Record set
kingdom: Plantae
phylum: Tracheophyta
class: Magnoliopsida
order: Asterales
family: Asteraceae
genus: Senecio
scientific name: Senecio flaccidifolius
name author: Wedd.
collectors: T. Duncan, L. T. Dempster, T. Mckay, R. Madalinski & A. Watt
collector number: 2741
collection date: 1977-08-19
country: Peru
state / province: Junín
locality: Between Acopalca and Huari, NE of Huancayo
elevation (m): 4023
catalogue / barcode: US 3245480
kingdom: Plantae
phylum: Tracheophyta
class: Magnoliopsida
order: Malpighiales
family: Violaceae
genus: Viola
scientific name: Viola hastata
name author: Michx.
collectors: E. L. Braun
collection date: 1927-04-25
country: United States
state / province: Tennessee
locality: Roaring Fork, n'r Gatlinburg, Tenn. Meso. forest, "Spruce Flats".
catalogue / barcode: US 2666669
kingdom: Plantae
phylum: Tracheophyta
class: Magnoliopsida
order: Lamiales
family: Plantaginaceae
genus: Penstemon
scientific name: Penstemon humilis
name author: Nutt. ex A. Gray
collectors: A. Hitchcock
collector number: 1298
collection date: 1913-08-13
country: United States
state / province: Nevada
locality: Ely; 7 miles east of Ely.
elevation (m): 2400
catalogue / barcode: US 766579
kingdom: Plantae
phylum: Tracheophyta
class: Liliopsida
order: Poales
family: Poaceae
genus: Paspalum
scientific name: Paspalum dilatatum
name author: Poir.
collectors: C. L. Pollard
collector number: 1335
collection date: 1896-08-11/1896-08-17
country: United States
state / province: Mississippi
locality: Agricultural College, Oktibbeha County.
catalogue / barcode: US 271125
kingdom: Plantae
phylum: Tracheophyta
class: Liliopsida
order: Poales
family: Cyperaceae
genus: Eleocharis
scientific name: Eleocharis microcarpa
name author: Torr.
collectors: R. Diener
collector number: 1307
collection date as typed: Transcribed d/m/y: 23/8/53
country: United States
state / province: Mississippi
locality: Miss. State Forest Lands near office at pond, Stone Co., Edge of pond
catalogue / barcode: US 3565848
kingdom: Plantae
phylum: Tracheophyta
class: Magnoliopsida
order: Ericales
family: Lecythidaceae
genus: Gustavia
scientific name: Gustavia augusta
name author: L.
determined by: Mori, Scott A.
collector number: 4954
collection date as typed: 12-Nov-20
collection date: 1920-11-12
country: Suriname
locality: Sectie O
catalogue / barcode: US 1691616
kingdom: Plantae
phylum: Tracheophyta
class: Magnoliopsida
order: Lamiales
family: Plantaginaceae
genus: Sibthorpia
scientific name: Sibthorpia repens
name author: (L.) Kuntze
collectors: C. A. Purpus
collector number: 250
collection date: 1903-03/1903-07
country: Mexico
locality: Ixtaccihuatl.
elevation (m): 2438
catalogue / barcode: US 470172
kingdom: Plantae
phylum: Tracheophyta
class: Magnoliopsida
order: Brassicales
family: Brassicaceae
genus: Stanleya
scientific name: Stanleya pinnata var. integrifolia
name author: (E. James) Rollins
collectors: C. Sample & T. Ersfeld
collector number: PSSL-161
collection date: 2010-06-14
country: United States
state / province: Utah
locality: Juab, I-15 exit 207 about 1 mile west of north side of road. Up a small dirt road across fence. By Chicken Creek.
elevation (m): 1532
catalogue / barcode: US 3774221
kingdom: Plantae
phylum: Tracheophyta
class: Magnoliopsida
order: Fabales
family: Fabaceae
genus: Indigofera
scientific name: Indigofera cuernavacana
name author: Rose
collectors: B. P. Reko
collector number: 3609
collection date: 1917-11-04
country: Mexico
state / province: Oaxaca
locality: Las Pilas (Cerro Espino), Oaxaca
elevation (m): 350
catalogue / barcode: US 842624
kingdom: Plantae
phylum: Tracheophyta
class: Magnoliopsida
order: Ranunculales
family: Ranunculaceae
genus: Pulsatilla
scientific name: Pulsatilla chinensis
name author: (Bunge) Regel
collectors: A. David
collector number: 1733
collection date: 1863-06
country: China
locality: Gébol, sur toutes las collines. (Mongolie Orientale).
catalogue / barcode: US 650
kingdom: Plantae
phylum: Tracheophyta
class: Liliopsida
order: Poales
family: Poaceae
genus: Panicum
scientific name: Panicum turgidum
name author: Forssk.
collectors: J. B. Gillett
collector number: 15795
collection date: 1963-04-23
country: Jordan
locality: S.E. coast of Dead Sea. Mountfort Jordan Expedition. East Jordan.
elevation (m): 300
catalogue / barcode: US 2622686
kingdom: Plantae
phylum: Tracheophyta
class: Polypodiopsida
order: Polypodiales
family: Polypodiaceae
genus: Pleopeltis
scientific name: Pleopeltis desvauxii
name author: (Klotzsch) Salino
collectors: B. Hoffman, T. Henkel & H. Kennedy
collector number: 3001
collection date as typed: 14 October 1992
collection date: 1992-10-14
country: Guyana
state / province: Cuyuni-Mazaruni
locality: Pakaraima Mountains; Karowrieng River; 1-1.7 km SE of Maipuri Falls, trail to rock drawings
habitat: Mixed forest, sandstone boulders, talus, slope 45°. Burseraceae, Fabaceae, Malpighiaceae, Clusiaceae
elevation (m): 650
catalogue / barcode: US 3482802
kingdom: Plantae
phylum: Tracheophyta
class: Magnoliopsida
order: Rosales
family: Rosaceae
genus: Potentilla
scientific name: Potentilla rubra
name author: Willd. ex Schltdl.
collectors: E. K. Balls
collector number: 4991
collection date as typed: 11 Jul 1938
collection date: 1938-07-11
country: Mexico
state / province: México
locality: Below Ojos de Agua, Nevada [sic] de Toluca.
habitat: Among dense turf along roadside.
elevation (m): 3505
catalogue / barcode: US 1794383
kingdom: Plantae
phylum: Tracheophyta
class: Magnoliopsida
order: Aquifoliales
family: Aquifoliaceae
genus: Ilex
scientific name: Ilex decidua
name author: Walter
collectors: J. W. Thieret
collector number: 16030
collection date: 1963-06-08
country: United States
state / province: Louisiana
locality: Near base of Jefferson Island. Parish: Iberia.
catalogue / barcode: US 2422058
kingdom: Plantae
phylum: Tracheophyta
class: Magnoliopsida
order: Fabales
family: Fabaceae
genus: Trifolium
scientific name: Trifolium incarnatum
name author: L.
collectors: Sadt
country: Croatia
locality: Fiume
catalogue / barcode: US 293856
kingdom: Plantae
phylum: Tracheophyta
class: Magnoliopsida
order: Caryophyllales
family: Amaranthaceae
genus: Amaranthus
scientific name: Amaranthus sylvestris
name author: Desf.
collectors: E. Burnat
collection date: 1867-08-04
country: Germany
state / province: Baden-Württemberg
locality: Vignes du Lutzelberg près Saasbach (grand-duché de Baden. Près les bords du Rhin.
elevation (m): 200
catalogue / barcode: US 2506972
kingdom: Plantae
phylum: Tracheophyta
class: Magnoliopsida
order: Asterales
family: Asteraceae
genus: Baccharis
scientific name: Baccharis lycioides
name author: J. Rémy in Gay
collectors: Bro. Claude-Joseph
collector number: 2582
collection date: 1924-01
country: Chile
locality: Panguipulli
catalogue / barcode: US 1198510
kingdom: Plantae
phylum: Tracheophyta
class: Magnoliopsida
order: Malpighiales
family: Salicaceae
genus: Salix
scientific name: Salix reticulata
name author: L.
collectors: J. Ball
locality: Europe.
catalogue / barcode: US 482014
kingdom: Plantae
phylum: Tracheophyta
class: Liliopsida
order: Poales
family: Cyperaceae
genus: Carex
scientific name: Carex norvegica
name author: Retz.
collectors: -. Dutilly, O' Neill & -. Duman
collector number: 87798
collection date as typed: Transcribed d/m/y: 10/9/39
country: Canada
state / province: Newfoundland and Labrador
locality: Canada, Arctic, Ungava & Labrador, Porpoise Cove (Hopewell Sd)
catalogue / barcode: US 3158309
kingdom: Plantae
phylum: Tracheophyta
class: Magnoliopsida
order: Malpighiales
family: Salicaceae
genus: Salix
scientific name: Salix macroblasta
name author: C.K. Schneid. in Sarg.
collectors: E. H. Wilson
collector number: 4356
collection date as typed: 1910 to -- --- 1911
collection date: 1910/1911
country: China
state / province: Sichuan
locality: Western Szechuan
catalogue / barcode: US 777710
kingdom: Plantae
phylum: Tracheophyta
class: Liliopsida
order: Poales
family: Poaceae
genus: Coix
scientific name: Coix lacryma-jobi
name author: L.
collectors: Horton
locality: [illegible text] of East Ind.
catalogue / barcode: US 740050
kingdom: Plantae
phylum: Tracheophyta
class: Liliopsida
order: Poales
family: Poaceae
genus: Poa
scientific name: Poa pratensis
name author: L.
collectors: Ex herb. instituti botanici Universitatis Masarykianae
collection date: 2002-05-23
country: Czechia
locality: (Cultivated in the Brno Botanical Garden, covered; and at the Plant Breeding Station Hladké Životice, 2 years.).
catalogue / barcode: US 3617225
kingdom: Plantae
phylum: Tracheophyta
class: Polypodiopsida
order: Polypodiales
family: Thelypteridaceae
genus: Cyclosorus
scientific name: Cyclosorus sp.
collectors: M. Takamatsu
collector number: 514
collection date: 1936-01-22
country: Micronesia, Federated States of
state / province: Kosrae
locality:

Written exercise
Can you copy out, word for word, the lines starting at the one containing "name author: Rose" and ending at the one containing "genus: Pulsatilla", with both of those lines included?

Exercise result
name author: Rose
collectors: B. P. Reko
collector number: 3609
collection date: 1917-11-04
country: Mexico
state / province: Oaxaca
locality: Las Pilas (Cerro Espino), Oaxaca
elevation (m): 350
catalogue / barcode: US 842624
kingdom: Plantae
phylum: Tracheophyta
class: Magnoliopsida
order: Ranunculales
family: Ranunculaceae
genus: Pulsatilla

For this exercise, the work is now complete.